Thursday, August 25, 2011

Why did Vicky Haigh not appeal?

Further to this post, the UK Human Rights Blog this morning published what they call a 'press release' from Sir Nicholas Wall on the Victoria Haigh case (quite why a press release was sent to them and has not as far as I can see been released elsewhere, for example on the Judicary media releases page, I don't know).

Anyhow, in the release Sir Nicholas points out that Miss Haigh did not lodge an appeal, either against the judge’s decision that the father had not sexually abused his daughter and that she had manufactured the “evidence”, or the finding that she had caused the child significant harm and the making of the care order. Lucy Reed at Pink Tape finds the absence of any appeal to be 'notable', and at first blush it does seem somewhat odd. After all, an appeal would be the first reaction of most people who are so certain of their case.

I do not know why Miss Haigh did not appeal. Perhaps this will become clearer when the judgments and documentation come into the public domain, as promised by Sir Nicholas. However, I would venture one possible reason: that she had lost all confidence in the system. Perhaps she decided that all those within the system were against her, that an appeal would thus be pointless, and that she must therefore have recourse to some other, shall we say, non-conventional means of redress.

I am not for one moment saying that the decisions of the court were wrong, just that we should not necessarily assume that the lack of any appeal amounts to an admission by Miss Haigh that she accepted that those decisions were right.


  1. It would be far preferable if the court issued its written judgment and press release together. (An ex tempore judgment was given at the time).

  2. This is one of the key questions to be asked. The absence of an appeal in our system is not "notable". It arises often from the absence of funding for appeals. It is also true that many many people lose all confidence in the system.

    What happened was that she was told it would fail and not be funded. Hence she really did not have a practical option of an appeal.

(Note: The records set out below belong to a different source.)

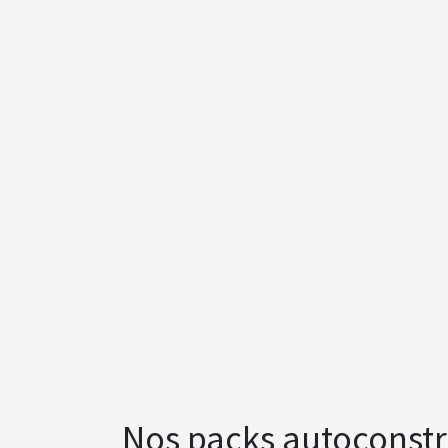
Nos packs autoconstr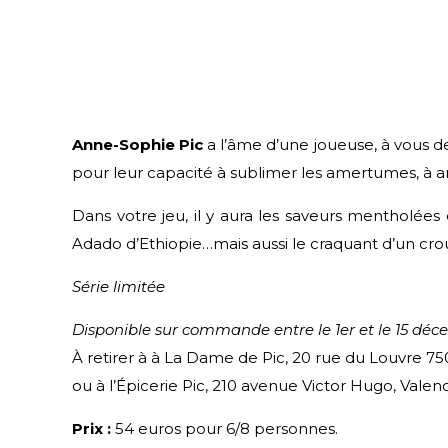
Anne-Sophie Pic
a l’âme d’une joueuse, à vous d
pour leur capacité à sublimer les amertumes, à am
Dans votre jeu, il y aura les saveurs mentholées 
Adado d’Ethiopie…mais aussi le craquant d’un crou
Série limitée
Disponible sur commande entre le 1er et le 15 déc
À retirer à à La Dame de Pic, 20 rue du Louvre 750
ou à l’Épicerie Pic, 210 avenue Victor Hugo, Valen
Prix :
54 euros pour 6/8 personnes.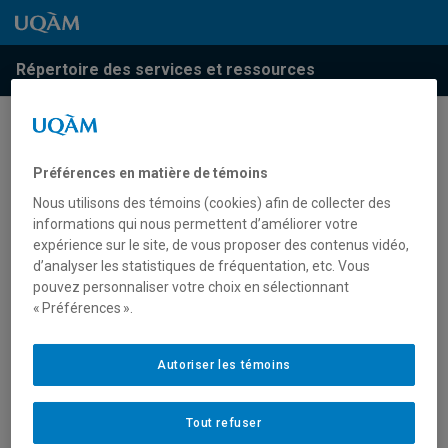
Passer au contenu
Accéder au menu principal
Accéder à la recherche
Passer au contenu
Accéder au menu principal
Répertoire des services et ressources
Préférences en matière de témoins
Nous utilisons des témoins (cookies) afin de collecter des
informations qui nous permettent d’améliorer votre
expérience sur le site, de vous proposer des contenus vidéo,
d’analyser les statistiques de fréquentation, etc. Vous
La page que vous cherchez
pouvez personnaliser votre choix en sélectionnant
« Préférences ».
n'a pas été trouvée sur notre
serveur.
Autoriser les témoins
Si vous avez saisi l'adresse vous-même, vérifiez
Tout refuser
que vous n'avez pas commis de faute de frappe.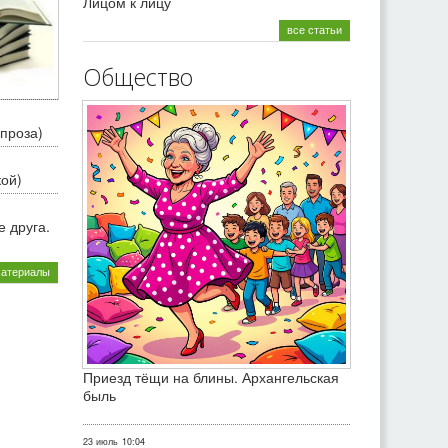
Лицом к лицу
все статьи
Общество
проза)
кой)
 друга.
материалы
Приезд тёщи на блины. Архангельская
быль
23 июль
10:04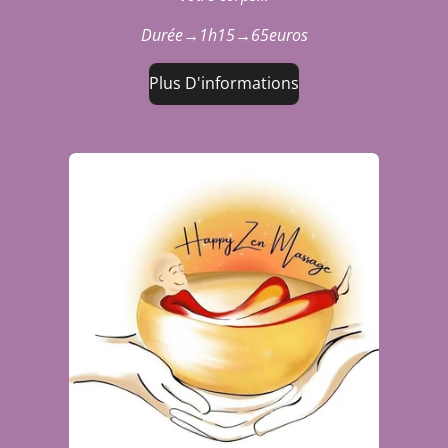
Durée→1h15→65euros
Plus D'informations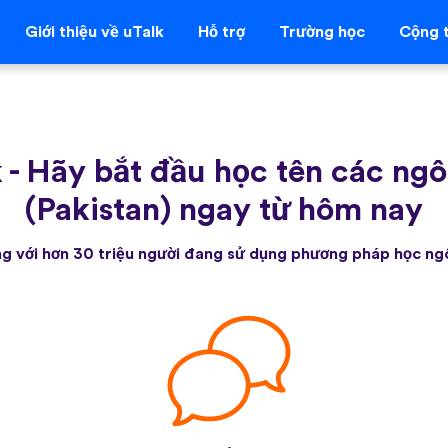
Giới thiệu về uTalk
Hỗ trợ
Trường học
Cộng t
k
-
Hãy bắt đầu học tên các ngô
(Pakistan) ngay từ hôm nay
g với hơn 30 triệu người đang sử dụng phương pháp học ng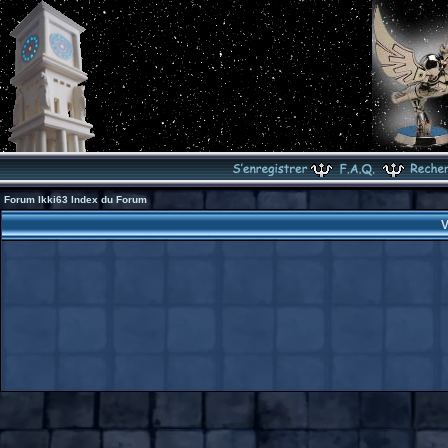
Forum Ikki63 Index du Forum
V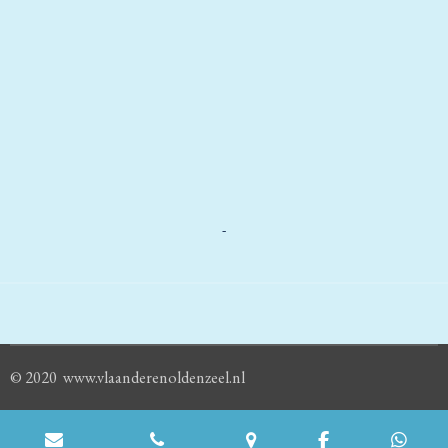
-
© 2020 www.vlaanderenoldenzeel.nl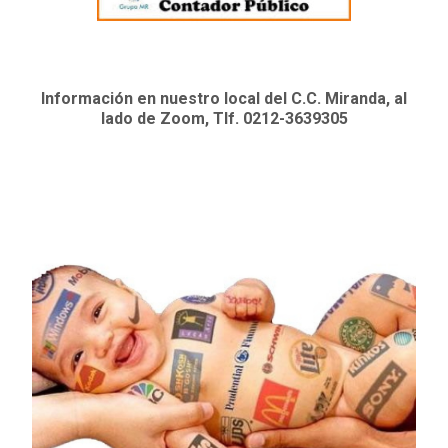
Información en nuestro local del C.C. Miranda, al
lado de Zoom, Tlf. 0212-3639305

    In essence I and my assistants end up as the closest thing to a CCRC in the Family Division.

    In the mean time, however, people should not face commital proceedings where their identity is concealed and the identity of those wishing to imprison them is concealed.

  3. Very interesting. Thanks for that, John.

  4. Has anyone observed, I wonder, that Elizabeth Watson, Vicky Haigh's legal 'advisor' was a Freeman-of-the-Land.

    This rather weird legal cult believe that the law only applies to them if they consent to it; their beliefs are described here:

    This may well explain the apparent advise not to engage at all with the legal process.

    Whatever else one thinks of the case, the outcome for Watson shows that this is not a terribly sensible or effective way to approach a family law case.

  5. Thanks, Nick. I had never heard of them. Very odd and, as you say, not at all a sensible way to approach a family law case.

  6. Reasons for no appeal might include:

    1. The fact that appeals are not re trials of factual issues. Appellate court only interferes on limited grounds - e.g. Wednesbury unreasonable decision etc.

    2. The possibility that she knew she had been lying all along.

  7. Your second suggestion is quite possible (although perhaps unlikely, in the light of what John says above), but my point is that it would of course be quite wrong to jump to such a conclusion, without evidence that it was the case.

  8. Few thoughts:

    1) Freeman approach, to work, supposedly needs one to resist any submission to the 'law'. I believe Watson apologised and put forward her legal arguament which, by definition, means she did not take the Freeman approach as it is supposedly meant to be taken. I have no expertise in the area but have see case studies in which the Freeman even refused to enter the court room until the judge was sat and agred that they (defendent/respondent) were able to refer to the judge by his/her first name. i.e. no acceptance of authority over the person concerned. I further understand that if the 'Freeman' were to obey any order of the judge (e.g. would you care to sit please) then the 'Freeman' arguament immediatly collapses as the person has submitted to the courts authority. Great idea in principle, hard to enact in the real world and possible a load of bull anyway.

    2) I am of the understanding from certain posts that the only reliable evidence in the case backs her story, and shows the other party to be guilty as accused. Now, we don't know if this is true and may never know. Bottom line, until al the evidence is made public (if ever) we will not be able to know what actually took place here.

    3) Agree with coments above, appealing in practice is somewhat different from having the right to do so and no conclusion should be inferred from walking away. I know this as it's what I did after 9 years of fighting a system that was not interested in the truth and fought only to preserve it's original 'perspective' - despite it not being in the childs best interests.

  9. Yes, we must wait until the evidence is made public, before coming to any conclusions.

  10. John Hemming responds to his critics

  11. Isn't the answer that under the LSC's funding code (the general criteria and the rules applicable to family cases, including care proceedings, can be found here), funding for an appeal in care proceedings won't be granted if the prospects of success are poor. Presumably, that's what Vicky Haigh's barrister advised.

  12. Could be, Carl, but that doesn't necessarily mean that she accepted the court's decision.